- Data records
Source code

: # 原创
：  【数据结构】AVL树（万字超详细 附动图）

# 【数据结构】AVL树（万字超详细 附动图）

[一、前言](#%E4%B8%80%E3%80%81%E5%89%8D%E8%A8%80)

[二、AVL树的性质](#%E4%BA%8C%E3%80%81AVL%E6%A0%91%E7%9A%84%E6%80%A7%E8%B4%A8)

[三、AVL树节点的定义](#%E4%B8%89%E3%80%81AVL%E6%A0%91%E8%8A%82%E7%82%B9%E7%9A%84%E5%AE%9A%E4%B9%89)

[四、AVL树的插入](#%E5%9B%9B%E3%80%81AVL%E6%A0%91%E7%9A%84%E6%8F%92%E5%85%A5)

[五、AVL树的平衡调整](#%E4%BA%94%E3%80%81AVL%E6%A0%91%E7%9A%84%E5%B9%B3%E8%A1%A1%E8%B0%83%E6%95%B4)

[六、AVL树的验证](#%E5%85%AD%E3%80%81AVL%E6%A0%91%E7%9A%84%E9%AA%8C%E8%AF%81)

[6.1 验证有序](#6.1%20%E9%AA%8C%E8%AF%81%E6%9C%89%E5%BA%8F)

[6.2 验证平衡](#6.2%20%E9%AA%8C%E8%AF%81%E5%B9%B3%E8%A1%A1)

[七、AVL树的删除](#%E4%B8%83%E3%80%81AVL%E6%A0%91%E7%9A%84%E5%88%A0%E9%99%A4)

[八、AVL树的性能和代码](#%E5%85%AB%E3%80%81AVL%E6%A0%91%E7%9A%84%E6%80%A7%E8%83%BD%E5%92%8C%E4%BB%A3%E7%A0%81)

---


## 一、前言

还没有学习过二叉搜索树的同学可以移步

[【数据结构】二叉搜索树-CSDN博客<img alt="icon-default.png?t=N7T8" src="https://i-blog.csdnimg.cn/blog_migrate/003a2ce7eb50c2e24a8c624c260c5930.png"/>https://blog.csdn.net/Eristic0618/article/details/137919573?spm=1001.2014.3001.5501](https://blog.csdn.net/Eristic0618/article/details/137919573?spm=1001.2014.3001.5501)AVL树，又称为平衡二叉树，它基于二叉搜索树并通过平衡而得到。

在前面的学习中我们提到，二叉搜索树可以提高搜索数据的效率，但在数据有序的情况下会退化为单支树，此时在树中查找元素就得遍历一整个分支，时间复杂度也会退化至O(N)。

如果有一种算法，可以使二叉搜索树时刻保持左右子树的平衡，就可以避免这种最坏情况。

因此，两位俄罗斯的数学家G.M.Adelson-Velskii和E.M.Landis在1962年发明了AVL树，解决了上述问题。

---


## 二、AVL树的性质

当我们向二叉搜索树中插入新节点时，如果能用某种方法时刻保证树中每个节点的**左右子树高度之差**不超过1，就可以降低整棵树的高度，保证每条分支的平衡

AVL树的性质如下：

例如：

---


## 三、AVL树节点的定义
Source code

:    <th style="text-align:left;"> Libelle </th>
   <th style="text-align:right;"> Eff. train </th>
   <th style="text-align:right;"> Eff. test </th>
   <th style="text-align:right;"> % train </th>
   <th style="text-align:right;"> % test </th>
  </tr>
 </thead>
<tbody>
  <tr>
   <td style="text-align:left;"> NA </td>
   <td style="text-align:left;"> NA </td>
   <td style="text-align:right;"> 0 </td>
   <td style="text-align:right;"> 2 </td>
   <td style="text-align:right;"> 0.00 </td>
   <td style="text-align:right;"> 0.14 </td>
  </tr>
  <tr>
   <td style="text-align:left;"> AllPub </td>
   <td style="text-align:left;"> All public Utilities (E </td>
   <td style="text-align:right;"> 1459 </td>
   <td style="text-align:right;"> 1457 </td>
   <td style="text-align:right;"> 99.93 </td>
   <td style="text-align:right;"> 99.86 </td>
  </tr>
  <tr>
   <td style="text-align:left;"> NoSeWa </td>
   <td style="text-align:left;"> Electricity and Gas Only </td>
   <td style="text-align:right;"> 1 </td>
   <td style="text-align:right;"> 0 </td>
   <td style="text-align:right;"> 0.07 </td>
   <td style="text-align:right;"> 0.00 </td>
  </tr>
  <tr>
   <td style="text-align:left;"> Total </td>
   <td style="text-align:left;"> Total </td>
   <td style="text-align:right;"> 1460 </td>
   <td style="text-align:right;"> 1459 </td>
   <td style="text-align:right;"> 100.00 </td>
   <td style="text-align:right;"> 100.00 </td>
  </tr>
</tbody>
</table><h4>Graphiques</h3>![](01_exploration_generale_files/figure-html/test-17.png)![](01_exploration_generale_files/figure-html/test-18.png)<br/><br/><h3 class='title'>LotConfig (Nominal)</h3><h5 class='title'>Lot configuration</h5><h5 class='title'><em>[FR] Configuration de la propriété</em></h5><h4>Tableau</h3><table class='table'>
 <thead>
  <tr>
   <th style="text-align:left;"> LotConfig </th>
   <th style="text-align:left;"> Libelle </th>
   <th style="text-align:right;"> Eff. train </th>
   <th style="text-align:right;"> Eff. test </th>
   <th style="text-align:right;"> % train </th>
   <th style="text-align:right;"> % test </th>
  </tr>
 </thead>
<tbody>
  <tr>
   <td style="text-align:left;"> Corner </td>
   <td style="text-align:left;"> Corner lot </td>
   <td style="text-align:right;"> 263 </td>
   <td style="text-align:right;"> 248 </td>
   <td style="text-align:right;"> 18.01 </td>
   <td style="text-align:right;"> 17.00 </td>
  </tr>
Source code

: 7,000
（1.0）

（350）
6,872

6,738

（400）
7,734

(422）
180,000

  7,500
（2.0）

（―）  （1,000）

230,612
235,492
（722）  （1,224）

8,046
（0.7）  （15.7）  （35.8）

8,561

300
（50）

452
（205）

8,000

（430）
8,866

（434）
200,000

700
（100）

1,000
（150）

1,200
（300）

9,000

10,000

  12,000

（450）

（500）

- Brief
All that belongs in the answer is the lines from the start of the entries above through the line containing "还没有学习过二叉搜索树的同学可以移步", each given exactly.

- Result
Source code

: # 原创
：  【数据结构】AVL树（万字超详细 附动图）

# 【数据结构】AVL树（万字超详细 附动图）

[一、前言](#%E4%B8%80%E3%80%81%E5%89%8D%E8%A8%80)

[二、AVL树的性质](#%E4%BA%8C%E3%80%81AVL%E6%A0%91%E7%9A%84%E6%80%A7%E8%B4%A8)

[三、AVL树节点的定义](#%E4%B8%89%E3%80%81AVL%E6%A0%91%E8%8A%82%E7%82%B9%E7%9A%84%E5%AE%9A%E4%B9%89)

[四、AVL树的插入](#%E5%9B%9B%E3%80%81AVL%E6%A0%91%E7%9A%84%E6%8F%92%E5%85%A5)

[五、AVL树的平衡调整](#%E4%BA%94%E3%80%81AVL%E6%A0%91%E7%9A%84%E5%B9%B3%E8%A1%A1%E8%B0%83%E6%95%B4)

[六、AVL树的验证](#%E5%85%AD%E3%80%81AVL%E6%A0%91%E7%9A%84%E9%AA%8C%E8%AF%81)

[6.1 验证有序](#6.1%20%E9%AA%8C%E8%AF%81%E6%9C%89%E5%BA%8F)

[6.2 验证平衡](#6.2%20%E9%AA%8C%E8%AF%81%E5%B9%B3%E8%A1%A1)

[七、AVL树的删除](#%E4%B8%83%E3%80%81AVL%E6%A0%91%E7%9A%84%E5%88%A0%E9%99%A4)

[八、AVL树的性能和代码](#%E5%85%AB%E3%80%81AVL%E6%A0%91%E7%9A%84%E6%80%A7%E8%83%BD%E5%92%8C%E4%BB%A3%E7%A0%81)

---


## 一、前言

还没有学习过二叉搜索树的同学可以移步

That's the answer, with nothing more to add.